On October 9, 2011, against the Houston Texans, Huff intercepted his first pass of the year in the endzone with no time remaining to ensure victory for the Raiders. This was one day after the passing of Raiders' long-time owner Al Davis. On the play, the Raiders' defense only had 10 men on the field. Huff said that Davis “had his hand on that ball.”

====2012 season====
Huff remained starter for the 2012 season at free safety for the Raiders. However, injuries to starting cornerbacks Ron Bartell and Shawntae Spencer forced the team to move Huff to cornerback before Oakland's Week 3 victory against the Pittsburgh Steelers.

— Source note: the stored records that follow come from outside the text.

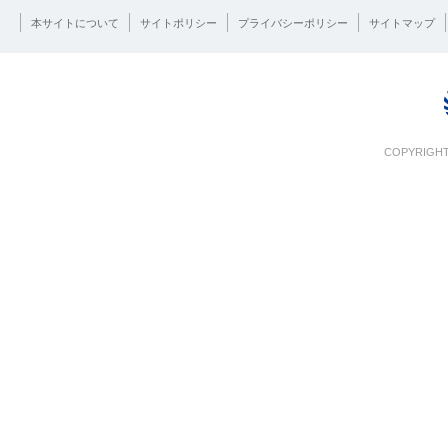
本サイトについて
サイトポリシー
プライバシーポリシー
サイトマップ
COPYRIGHT 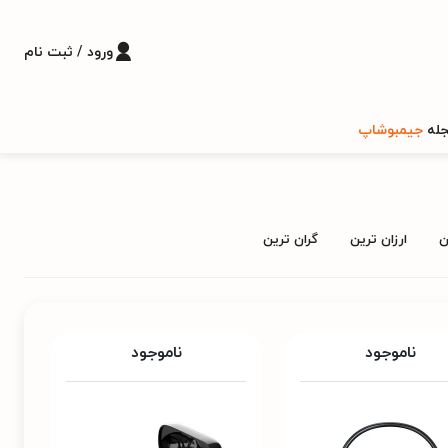
ورود / ثبت نام
له
جیمبوشاپ
ن
ارزان ترین
گران ترین
ناموجود
ناموجود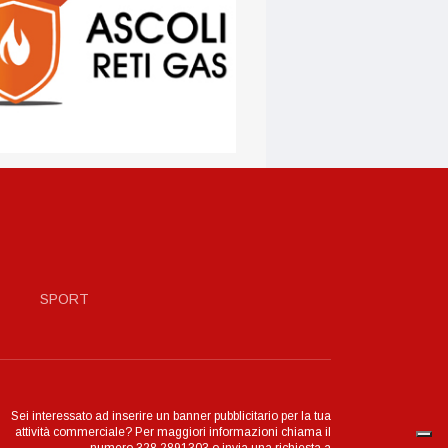
SPORT
Sei interessato ad inserire un banner pubblicitario per la tua
attività commerciale? Per maggiori informazioni chiama il
numero 328.2891303 o invia una richiesta a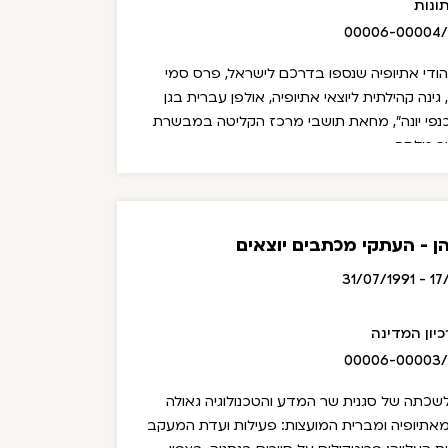
ונות
00006-00004
 ליהודי אתיופיה שנספו בדרכם לישראל, פרס סמי
ינה קהילתית ליוצאי אתיופיה, אולפן עברית בגן
 "כנפי יונה", מחאת תושבי מרכז הקליטה במבשרת
ור מלסה.
ן - העתקי מכתבים יוצאים
17/07
יון המדינה
00006-00003
שכתה של סגנית שר המדע והטכנולוגיה גאולה
 מאתיופיה ומברית המועצות: פעילות ועדת המעקב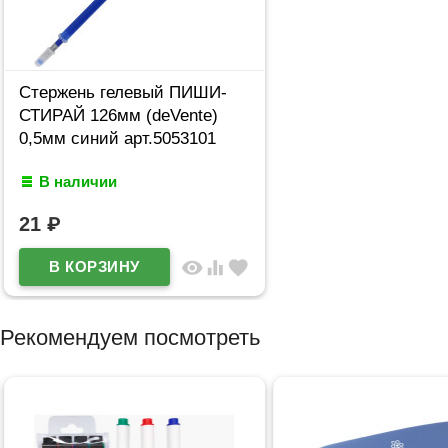
Стержень гелевый ПИШИ-
СТИРАЙ 126мм (deVente)
0,5мм синий арт.5053101
В наличии
21
₽
visibility
equalizer
favorite
Рекомендуем посмотреть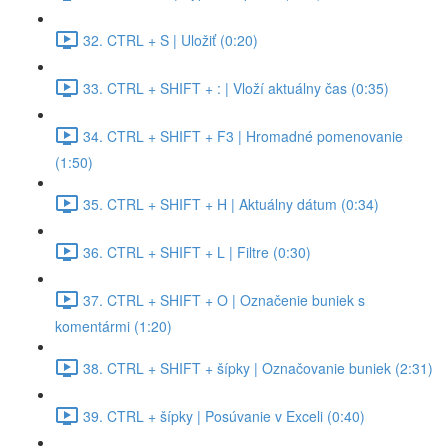
32. CTRL + S | Uložiť (0:20)
33. CTRL + SHIFT + : | Vloží aktuálny čas (0:35)
34. CTRL + SHIFT + F3 | Hromadné pomenovanie
(1:50)
35. CTRL + SHIFT + H | Aktuálny dátum (0:34)
36. CTRL + SHIFT + L | Filtre (0:30)
37. CTRL + SHIFT + O | Označenie buniek s
komentármi (1:20)
38. CTRL + SHIFT + šípky | Označovanie buniek (2:31)
39. CTRL + šípky | Posúvanie v Exceli (0:40)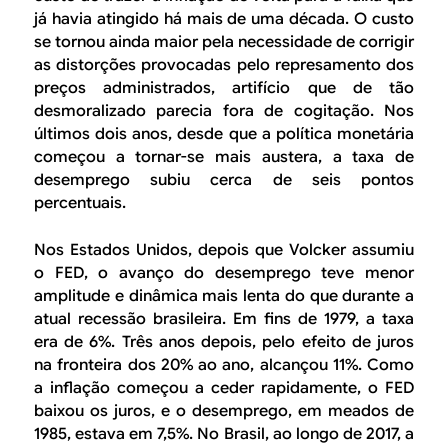
já havia atingido há mais de uma década. O custo
se tornou ainda maior pela necessidade de corrigir
as distorções provocadas pelo represamento dos
preços administrados, artifício que de tão
desmoralizado parecia fora de cogitação. Nos
últimos dois anos, desde que a política monetária
começou a tornar-se mais austera, a taxa de
desemprego subiu cerca de seis pontos
percentuais.
Nos Estados Unidos, depois que Volcker assumiu
o FED, o avanço do desemprego teve menor
amplitude e dinâmica mais lenta do que durante a
atual recessão brasileira. Em fins de 1979, a taxa
era de 6%. Três anos depois, pelo efeito de juros
na fronteira dos 20% ao ano, alcançou 11%. Como
a inflação começou a ceder rapidamente, o FED
baixou os juros, e o desemprego, em meados de
1985, estava em 7,5%. No Brasil, ao longo de 2017, a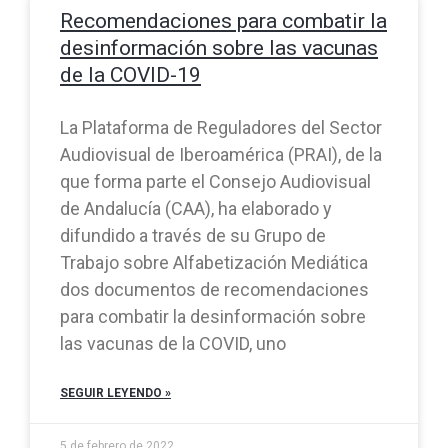
Recomendaciones para combatir la
desinformación sobre las vacunas
de la COVID-19
La Plataforma de Reguladores del Sector
Audiovisual de Iberoamérica (PRAI), de la
que forma parte el Consejo Audiovisual
de Andalucía (CAA), ha elaborado y
difundido a través de su Grupo de
Trabajo sobre Alfabetización Mediática
dos documentos de recomendaciones
para combatir la desinformación sobre
las vacunas de la COVID, uno
SEGUIR LEYENDO »
5 de febrero de 2022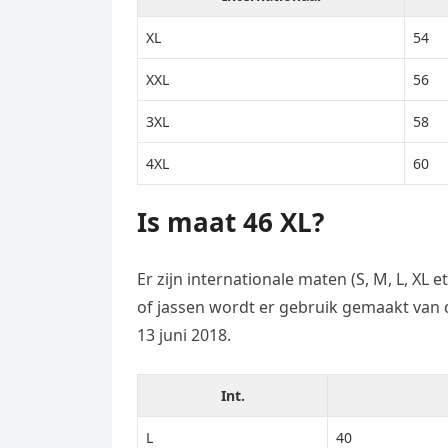
XL
54
XXL
56
3XL
58
4XL
60
Is maat 46 XL?
Er zijn internationale maten (S, M, L, XL e
of jassen wordt er gebruik gemaakt van 
13 juni 2018.
Int.
L
40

Huff was cut by the Oakland Raiders on March 12, 2013.

===Baltimore Ravens===
On March 27, 2013, Huff agreed to terms with the Baltimore Ravens on a three-year deal worth $6 million.
On October 30, Huff was released by the Baltimore Ravens.

===Denver Broncos===
On November 19, 2013, Huff was signed by the Denver Broncos. He started his first game on the roster, but then saw only limited action in 9 other regular season games and 2 playoff games. He went to the Super Bowl with the Broncos, but never saw any playing time in their 43–8 loss to the Seattle Seahawks. It was Huff's final game before retirement. He finished the season as a free agent, and was not signed in the off-season.

==NFL career statistics==

| Year | Team | GP | Tackles |  |  |  | Fumbles |  |  | Interceptions |  |  |  |  |  |
| Cmb | Solo | Ast | Sck | FF | FR | Yds | Int | Yds | Avg | Lng | TD | PD |
| 2006 | OAK | 16 | 78 | 64 | 14 | 0.0 | 0 | 0 | 0 | 0 | 0 | 0 | 0 | 0 | 1 |
| 2007 | OAK | 16 | 85 | 74 | 11 | 1.0 | 1 | 0 | 0 | 1 | 4 | 4 | 4 | 0 | 11 |
| 2008 | OAK | 16 | 28 | 23 | 5 | 0.0 | 0 | 0 | 0 | 0 | 0 | 0 | 0 | 0 | 5 |
| 2009 | OAK | 16 | 59 | 54 | 5 | 0.5 | 0 | 1 | 0 | 3 | 15 | 5 | 10 | 0 | 14 |
| 2010 | OAK | 16 | 94 | 77 | 17 | 4.0 | 3 | 0 | 0 | 3 | 32 | 11 | 17 | 0 | 7 |
| 2011 | OAK | 12 | 38 | 32 | 6 | 0.0 | 0 | 0 | 0 | 2 | 24 | 12 | 24 | 0 | 4 |
| 2012 | OAK | 16 | 56 | 37 | 19 | 0.0 | 0 | 0 | 0 | 2 | 0 | 0 | 0 | 0 | 13 |
| 2013 | BAL | 7 | 6 | 5 | 1 | 0.0 | 0 | 0 | 0 | 0 | 0 | 0 | 0 | 0 | 0 |
| DEN | 3 | 2 | 2 | 0 | 0.0 | 0 | 0 | 0 | 0 | 0 | 0 | 0 | 0 | 0 |
| Career |  | 118 | 446 | 368 | 78 | 5.5 | 4 | 1 | 0 | 11 | 75 | 7 | 24 | 0 | 55 |

==Coaching career==
In 2016, Huff joined Tom Herman's staff at Texas and served as assistant defensive backs coach. He later moved to the position of assistant director of player development.